Copy out every line of the records in which "disorders" can be found.

##### SUPPLIED RECORDS

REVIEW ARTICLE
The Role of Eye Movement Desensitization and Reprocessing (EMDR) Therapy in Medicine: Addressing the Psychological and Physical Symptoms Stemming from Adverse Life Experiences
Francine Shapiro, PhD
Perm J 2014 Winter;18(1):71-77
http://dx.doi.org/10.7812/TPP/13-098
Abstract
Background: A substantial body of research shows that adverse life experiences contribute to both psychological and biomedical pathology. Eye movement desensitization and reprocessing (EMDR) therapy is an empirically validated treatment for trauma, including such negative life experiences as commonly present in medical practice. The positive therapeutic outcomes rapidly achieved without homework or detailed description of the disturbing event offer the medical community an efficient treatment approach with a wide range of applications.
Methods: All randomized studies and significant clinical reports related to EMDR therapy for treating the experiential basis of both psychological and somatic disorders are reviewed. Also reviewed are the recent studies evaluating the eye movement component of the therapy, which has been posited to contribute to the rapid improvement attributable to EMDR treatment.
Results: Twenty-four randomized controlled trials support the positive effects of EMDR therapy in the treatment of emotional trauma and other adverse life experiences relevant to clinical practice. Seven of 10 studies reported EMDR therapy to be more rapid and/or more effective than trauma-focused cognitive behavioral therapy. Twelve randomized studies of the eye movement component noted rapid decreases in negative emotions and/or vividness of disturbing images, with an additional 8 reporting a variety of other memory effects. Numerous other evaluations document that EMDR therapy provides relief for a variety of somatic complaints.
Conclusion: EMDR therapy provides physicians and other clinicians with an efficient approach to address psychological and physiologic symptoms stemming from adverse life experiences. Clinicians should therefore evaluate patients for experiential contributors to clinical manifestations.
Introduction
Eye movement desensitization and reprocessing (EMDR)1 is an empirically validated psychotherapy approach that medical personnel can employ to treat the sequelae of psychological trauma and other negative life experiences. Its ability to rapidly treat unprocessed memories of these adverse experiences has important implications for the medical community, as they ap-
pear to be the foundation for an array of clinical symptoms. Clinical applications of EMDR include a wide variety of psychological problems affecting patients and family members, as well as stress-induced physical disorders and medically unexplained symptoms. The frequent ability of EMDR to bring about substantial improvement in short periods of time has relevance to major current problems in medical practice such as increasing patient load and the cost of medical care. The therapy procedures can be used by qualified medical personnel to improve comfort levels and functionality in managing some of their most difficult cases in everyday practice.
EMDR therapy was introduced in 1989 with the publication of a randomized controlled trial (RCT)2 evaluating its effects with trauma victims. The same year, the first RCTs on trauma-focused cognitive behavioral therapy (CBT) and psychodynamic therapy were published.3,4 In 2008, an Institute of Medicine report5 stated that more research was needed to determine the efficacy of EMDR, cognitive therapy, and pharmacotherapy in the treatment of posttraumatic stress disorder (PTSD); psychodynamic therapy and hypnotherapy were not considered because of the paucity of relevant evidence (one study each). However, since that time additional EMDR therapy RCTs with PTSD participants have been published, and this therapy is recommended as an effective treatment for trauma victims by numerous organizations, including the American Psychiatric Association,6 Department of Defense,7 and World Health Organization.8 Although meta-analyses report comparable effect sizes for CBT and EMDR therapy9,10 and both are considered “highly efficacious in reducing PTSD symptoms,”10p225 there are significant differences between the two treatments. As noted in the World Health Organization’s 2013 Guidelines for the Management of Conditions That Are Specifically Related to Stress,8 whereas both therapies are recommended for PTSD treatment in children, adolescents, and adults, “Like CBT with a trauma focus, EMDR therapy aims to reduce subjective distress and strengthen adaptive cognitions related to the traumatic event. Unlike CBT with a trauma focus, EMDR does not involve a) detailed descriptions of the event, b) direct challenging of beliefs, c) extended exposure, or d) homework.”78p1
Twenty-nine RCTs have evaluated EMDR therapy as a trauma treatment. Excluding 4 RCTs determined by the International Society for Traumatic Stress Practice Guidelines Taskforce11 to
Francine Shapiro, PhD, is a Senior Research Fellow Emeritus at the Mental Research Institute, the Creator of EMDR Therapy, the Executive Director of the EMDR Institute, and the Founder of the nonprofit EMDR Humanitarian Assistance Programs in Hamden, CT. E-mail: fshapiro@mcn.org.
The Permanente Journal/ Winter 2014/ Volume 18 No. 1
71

##########

__FINISHED EXERCISE__.
Methods: All randomized studies and significant clinical reports related to EMDR therapy for treating the experiential basis of both psychological and somatic disorders are reviewed. Also reviewed are the recent studies evaluating the eye movement component of the therapy, which has been posited to contribute to the rapid improvement attributable to EMDR treatment.
pear to be the foundation for an array of clinical symptoms. Clinical applications of EMDR include a wide variety of psychological problems affecting patients and family members, as well as stress-induced physical disorders and medically unexplained symptoms. The frequent ability of EMDR to bring about substantial improvement in short periods of time has relevance to major current problems in medical practice such as increasing patient load and the cost of medical care. The therapy procedures can be used by qualified medical personnel to improve comfort levels and functionality in managing some of their most difficult cases in everyday practice.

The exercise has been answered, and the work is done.